» **EXERCISE GOAL**: Repeat word for word the part of the trolley museum passage starting with "Today, we find" and going on through "ingenuity created them.".

» **EXCERPTED PASSAGE**:
Today, we find a lovely old technology hiding in the forest. The University of Houston's College of Engineering presents this series about the machines that make our civilization run, and the people whose ingenuity created them.

The road twisted its way through the Oregon woods, far from any sign of human life. Suddenly, without warning, a big painted sign: Trolley Museum, with an arrow to the left. It clearly wasn't a civic museum, and a tourist money-maker would've praised the merits of its snake oil. Either one would've given 200 yards notice. This was something else. It was worth a look.

I screeched to a stop and backed up. My dozing wife snapped awake to wonder what this was all about. Then we saw it. A museum building amidst railroad barns, trolley tracks, and overhead wires. A group of hobbyists had found an abandoned logging rail center and used it to house their passion -- rebuilding old electric rolling stock.

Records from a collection
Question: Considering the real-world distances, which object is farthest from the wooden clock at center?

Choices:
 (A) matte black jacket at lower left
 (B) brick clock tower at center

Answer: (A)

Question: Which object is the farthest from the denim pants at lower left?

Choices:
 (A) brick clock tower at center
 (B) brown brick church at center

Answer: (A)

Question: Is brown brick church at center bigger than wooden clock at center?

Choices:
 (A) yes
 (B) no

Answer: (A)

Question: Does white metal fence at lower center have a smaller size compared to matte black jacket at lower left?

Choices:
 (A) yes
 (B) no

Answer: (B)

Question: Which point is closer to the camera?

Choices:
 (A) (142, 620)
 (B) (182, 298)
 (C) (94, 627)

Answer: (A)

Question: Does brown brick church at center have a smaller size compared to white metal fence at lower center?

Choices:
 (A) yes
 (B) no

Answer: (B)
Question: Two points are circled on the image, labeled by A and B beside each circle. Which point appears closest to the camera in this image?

» **OUTPUT BELOW**:
Today, we find a lovely old technology hiding in the forest. The University of Houston's College of Engineering presents this series about the machines that make our civilization run, and the people whose ingenuity created them.